[MATERIAL FOR THIS EXERCISE Boundary: Start]
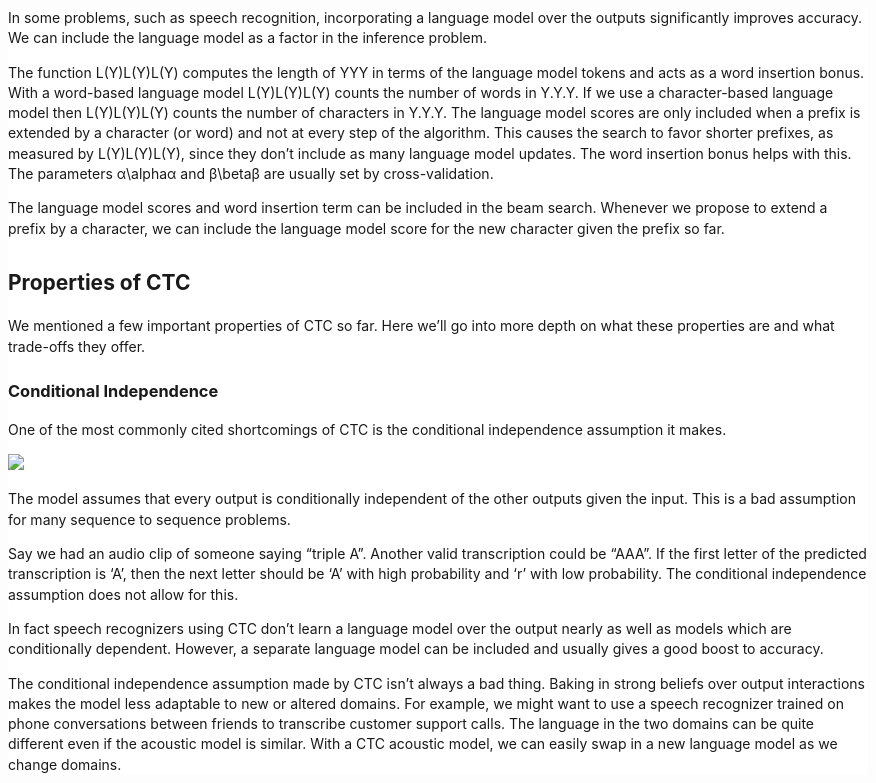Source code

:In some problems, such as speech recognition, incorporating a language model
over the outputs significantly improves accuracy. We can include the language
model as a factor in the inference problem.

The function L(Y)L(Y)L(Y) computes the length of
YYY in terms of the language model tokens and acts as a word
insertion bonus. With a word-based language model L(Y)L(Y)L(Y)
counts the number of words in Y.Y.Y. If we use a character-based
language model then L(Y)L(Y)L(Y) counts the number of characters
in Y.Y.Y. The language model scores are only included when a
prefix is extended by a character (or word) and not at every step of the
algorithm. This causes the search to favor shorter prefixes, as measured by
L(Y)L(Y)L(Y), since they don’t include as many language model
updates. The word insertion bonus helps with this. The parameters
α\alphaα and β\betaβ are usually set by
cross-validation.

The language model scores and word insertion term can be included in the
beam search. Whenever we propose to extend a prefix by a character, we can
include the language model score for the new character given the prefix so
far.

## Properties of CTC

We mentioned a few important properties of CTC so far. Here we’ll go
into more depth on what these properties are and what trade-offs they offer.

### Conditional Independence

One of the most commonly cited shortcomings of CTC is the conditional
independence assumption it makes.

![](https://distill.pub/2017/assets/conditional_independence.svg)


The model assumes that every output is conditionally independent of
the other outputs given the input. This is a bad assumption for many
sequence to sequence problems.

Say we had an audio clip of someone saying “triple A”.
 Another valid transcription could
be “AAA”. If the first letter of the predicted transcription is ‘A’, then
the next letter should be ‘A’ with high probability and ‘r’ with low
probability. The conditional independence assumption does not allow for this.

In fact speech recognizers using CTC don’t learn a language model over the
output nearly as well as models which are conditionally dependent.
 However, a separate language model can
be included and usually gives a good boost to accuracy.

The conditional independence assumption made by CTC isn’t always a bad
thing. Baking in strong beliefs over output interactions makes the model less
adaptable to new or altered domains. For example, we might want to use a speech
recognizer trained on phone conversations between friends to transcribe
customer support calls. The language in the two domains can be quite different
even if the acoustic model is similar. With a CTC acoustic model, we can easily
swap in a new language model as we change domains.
[MATERIAL FOR THIS EXERCISE Boundary: End]
[MATERIAL FOR THIS EXERCISE Boundary: Start]
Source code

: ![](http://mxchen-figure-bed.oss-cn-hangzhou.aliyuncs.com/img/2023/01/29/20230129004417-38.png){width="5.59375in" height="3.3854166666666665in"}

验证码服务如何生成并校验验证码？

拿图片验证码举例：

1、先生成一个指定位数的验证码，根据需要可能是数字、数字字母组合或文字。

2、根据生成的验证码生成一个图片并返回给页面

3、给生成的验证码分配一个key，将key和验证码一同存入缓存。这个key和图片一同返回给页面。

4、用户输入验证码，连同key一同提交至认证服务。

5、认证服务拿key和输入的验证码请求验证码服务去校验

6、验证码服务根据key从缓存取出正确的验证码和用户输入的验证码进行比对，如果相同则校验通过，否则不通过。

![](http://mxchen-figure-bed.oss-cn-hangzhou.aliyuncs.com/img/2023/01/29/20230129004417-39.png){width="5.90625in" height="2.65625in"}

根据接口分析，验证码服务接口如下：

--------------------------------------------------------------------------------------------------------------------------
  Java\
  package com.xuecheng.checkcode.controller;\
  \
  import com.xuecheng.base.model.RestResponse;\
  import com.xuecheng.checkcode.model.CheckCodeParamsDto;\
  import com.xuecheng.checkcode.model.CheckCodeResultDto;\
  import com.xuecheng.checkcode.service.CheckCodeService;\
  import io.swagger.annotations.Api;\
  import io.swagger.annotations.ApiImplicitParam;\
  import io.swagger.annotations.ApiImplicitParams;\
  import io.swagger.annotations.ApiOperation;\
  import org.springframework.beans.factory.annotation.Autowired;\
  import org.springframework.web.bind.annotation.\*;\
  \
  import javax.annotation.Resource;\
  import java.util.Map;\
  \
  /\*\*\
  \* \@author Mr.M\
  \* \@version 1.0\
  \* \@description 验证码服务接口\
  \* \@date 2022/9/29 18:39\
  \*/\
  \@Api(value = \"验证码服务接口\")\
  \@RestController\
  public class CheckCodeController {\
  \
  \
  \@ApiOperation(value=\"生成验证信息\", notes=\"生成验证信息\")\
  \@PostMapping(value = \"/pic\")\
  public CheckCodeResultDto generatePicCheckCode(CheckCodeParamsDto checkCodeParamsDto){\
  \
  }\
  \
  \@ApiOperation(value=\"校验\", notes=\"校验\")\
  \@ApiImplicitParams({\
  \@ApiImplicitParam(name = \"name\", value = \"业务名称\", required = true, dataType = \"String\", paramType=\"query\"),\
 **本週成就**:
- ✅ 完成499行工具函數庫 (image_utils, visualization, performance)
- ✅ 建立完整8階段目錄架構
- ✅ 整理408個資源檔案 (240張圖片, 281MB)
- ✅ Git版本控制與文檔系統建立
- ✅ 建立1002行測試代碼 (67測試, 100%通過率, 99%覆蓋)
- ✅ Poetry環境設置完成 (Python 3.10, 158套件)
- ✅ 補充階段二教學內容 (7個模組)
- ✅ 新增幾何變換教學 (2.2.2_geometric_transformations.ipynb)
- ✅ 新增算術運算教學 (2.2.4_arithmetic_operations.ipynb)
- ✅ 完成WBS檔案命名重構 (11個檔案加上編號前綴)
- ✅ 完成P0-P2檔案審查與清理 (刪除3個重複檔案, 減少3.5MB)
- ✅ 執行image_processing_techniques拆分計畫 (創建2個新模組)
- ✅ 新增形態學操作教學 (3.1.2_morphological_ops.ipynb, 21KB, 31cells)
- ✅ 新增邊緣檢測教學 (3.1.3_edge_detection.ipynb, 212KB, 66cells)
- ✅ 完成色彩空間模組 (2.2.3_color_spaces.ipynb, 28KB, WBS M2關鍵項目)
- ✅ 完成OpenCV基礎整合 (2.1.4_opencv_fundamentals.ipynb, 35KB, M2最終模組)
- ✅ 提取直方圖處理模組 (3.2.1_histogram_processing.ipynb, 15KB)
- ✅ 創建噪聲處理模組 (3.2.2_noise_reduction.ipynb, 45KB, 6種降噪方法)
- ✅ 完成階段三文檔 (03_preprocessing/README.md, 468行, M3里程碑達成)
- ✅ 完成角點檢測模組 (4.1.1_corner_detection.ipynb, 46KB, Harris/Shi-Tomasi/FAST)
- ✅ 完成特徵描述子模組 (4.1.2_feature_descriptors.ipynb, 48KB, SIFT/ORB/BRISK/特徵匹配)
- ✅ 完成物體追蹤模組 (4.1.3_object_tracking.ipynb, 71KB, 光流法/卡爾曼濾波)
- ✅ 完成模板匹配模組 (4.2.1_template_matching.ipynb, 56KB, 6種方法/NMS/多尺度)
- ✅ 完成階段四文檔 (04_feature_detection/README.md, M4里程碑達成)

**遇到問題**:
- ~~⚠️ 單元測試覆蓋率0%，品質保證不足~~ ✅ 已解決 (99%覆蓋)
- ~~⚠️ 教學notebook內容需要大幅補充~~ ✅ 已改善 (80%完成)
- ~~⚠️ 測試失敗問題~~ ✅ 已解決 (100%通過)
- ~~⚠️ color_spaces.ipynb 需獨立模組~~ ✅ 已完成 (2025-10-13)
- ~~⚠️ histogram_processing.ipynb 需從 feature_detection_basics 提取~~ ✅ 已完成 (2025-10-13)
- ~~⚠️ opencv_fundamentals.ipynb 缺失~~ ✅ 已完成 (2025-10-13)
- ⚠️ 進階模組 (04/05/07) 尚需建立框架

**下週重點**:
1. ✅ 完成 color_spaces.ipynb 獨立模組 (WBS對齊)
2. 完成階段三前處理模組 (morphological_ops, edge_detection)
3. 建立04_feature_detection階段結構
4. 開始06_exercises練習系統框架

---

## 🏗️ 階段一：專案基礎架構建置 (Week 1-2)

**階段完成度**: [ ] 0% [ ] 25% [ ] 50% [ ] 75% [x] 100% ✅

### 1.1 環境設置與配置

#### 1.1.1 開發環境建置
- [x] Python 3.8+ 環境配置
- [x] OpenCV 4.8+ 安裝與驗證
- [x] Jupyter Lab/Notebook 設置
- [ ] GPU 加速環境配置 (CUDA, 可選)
[MATERIAL FOR THIS EXERCISE Boundary: End]
[MATERIAL FOR THIS EXERCISE Boundary: Start]
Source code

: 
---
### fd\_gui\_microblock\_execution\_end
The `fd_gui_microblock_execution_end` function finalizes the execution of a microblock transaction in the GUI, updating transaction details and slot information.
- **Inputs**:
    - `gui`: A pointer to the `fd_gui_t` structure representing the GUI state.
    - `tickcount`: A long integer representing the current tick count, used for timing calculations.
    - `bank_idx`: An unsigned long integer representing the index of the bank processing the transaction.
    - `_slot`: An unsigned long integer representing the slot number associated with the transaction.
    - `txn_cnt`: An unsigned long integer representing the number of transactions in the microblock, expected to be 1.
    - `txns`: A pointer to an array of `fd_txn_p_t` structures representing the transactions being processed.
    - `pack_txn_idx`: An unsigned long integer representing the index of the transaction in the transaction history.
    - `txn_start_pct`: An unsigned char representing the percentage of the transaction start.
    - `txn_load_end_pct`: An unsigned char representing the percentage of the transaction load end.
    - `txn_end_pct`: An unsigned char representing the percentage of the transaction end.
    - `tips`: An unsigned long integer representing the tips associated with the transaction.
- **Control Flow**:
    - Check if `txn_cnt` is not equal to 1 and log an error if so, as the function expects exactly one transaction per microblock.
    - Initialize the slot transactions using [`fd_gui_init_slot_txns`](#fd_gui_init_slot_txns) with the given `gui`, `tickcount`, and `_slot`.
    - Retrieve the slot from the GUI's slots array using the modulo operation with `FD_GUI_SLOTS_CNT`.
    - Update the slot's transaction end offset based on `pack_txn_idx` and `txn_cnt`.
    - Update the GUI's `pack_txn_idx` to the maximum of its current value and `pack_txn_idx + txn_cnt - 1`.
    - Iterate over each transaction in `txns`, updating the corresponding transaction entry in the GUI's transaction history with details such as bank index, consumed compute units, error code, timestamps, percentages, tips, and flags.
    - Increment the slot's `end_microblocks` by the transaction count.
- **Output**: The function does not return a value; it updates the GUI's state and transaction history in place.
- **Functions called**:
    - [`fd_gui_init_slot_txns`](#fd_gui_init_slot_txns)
[MATERIAL FOR THIS EXERCISE Boundary: End]
» EXERCISE DESCRIPTION
All that is wanted is a faithful reproduction of the line above with "根据接口分析，验证码服务接口如下：", the line with "import io.swagger.annotations.ApiImplicitParams;\", and every line in between.

» WRITTEN SOLUTION
根据接口分析，验证码服务接口如下：

--------------------------------------------------------------------------------------------------------------------------
  Java\
  package com.xuecheng.checkcode.controller;\
  \
  import com.xuecheng.base.model.RestResponse;\
  import com.xuecheng.checkcode.model.CheckCodeParamsDto;\
  import com.xuecheng.checkcode.model.CheckCodeResultDto;\
  import com.xuecheng.checkcode.service.CheckCodeService;\
  import io.swagger.annotations.Api;\
  import io.swagger.annotations.ApiImplicitParam;\
  import io.swagger.annotations.ApiImplicitParams;\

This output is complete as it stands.